Unnamed: 0_level_0,score,title
item,Unnamed: 1_level_1,Unnamed: 2_level_1
318,4.356802,"Shawshank Redemption, The (1994)"
858,4.306888,"Godfather, The (1972)"
2959,4.252142,Fight Club (1999)
1203,4.226909,12 Angry Men (1957)
296,4.212007,Pulp Fiction (1994)
7502,4.210983,Band of Brothers (2001)
1221,4.207637,"Godfather: Part II, The (1974)"
1248,4.19526,Touch of Evil (1958)
2571,4.190223,"Matrix, The (1999)"
4226,4.187542,Memento (2000)


# Compute RMSE of this recommender
5-fold cross-validation partitioned by user. Key function is 

`xf.partition_users`: takes a data frame, a number of iterations, and a sampling method

Set the random seed!

For each partition:

1. Create a new recommender object
1. Fit to training partition
1. Call predict. (Takes a data frame of user, item pairs.)
1. Get the prediction results (odd data structure returns)
1. Calculate RMSE
1. Print it and build list

Compute the mean

In [26]:
np.random.seed(20190207)

rmse_lst = []
for train, test in xf.partition_users(ratings[['user', 'item', 'rating']], 5, xf.SampleFrac(0.2)):
    bias = Bias(damping=5)
    bias.fit(train)
    to_predict = test[['user', 'item']]
    pred = bias.predict(to_predict)
    to_predict['pred'] = pred
#     print(to_predict)
    rmse_val = rmse(to_predict['pred'], test['rating'])
    print(rmse_val)
    rmse_lst.append(rmse_val)
    
#     test['pred']

print(rmse_lst)
np.mean(rmse_lst)

0.8180835778251909
0.7886417312895626
0.828339174029659
0.805508641585362
0.8068673097796218
[0.8180835778251909, 0.7886417312895626, 0.828339174029659, 0.805508641585362, 0.8068673097796218]


0.8094880869018792

## Why set the random seed for this step?

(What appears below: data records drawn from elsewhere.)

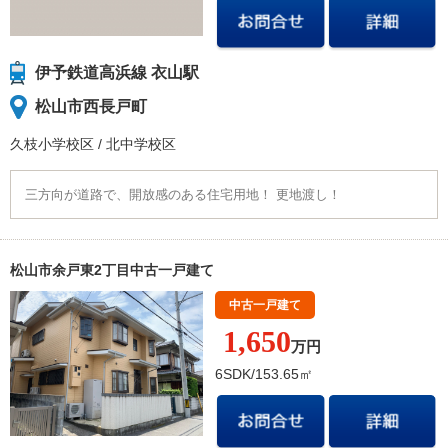
伊予鉄道高浜線 衣山駅
松山市西長戸町
久枝小学校
区
/
北中学校
区
三方向が道路で、開放感のある住宅用地！ 更地渡し！
松山市余戸東2丁目中古一戸建て
中古一戸建て
1,650
万円
6SDK/153.65㎡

**A**. Because otherwise the cell will produce different results each time.

B. Because otherwise random numbers won't get generated.

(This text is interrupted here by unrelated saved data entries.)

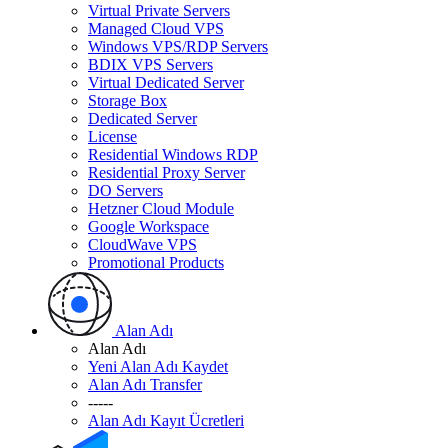
Virtual Private Servers
Managed Cloud VPS
Windows VPS/RDP Servers
BDIX VPS Servers
Virtual Dedicated Server
Storage Box
Dedicated Server
License
Residential Windows RDP
Residential Proxy Server
DO Servers
Hetzner Cloud Module
Google Workspace
CloudWave VPS
Promotional Products
Alan Adı
Alan Adı
Yeni Alan Adı Kaydet
Alan Adı Transfer
-----
Alan Adı Kayıt Ücretleri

C. Because otherwise the cell will produce the same results each time.

## What is the difference between computing RMSE (root mean squared error) and MAE (mean absolute error) for this experiment?

**A**. RMSE magnifies large errors on individual ratings compared to MAE

B. RMSE minimizes large errors on individual ratings compared to MAE

C. They are equivalent between the square root and the square are inverses

D. RMSE is a ranking measure and MAE is an accuracy measure.